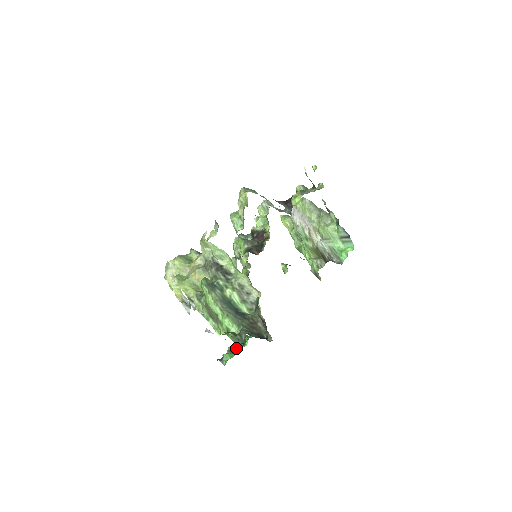
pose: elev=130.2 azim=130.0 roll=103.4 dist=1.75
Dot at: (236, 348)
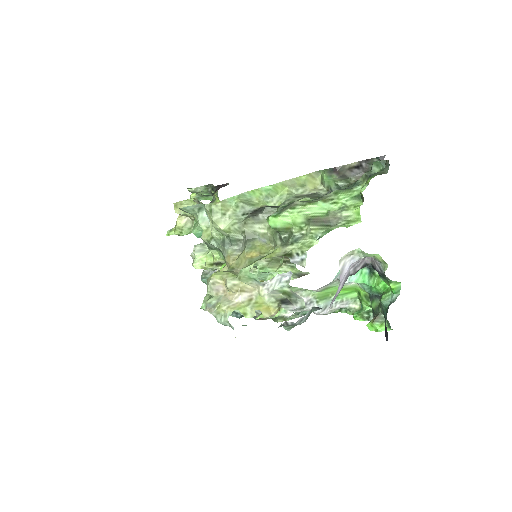
Dot at: (375, 286)
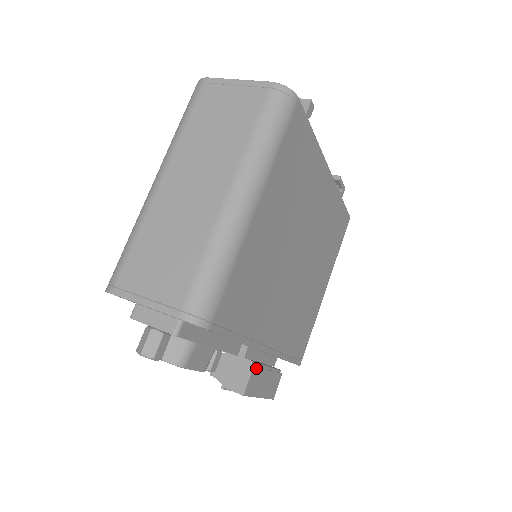
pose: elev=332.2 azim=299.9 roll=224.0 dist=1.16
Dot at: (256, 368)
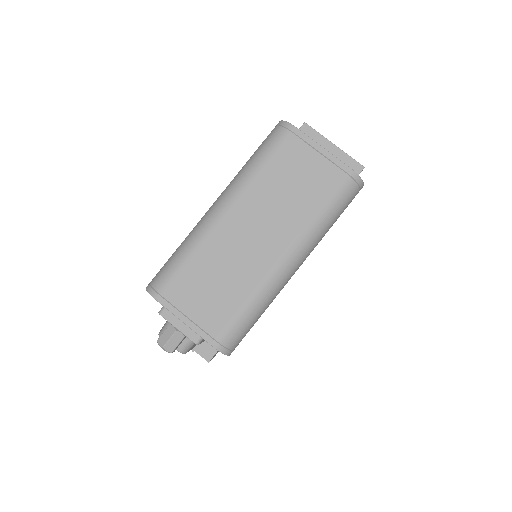
Dot at: occluded
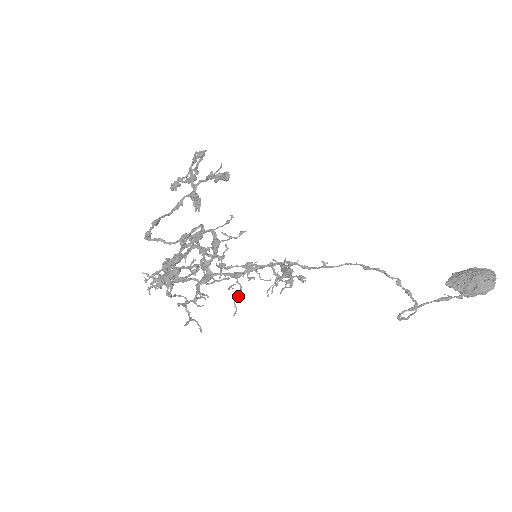
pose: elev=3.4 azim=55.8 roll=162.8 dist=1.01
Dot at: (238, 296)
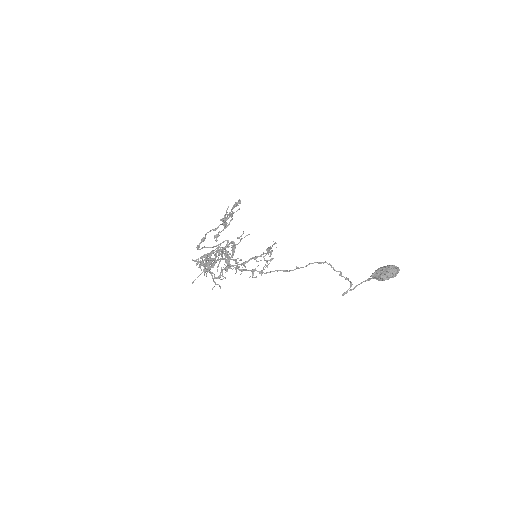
* * *
- SHORT TASK -
Can you put every line of the listing above into a JSON list of strings, one string per line, with blank lines and the pictures left out?

- THE COMPLETED TASK -
[
  "pose: elev=130.2 azim=130.0 roll=103.4 dist=1.75",
  "Dot at: (236, 348)",
  "Dot at: (375, 286)",
  "pose: elev=332.2 azim=299.9 roll=224.0 dist=1.16",
  "Dot at: (256, 368)",
  "Dot at: occluded",
  "pose: elev=3.4 azim=55.8 roll=162.8 dist=1.01",
  "Dot at: (238, 296)"
]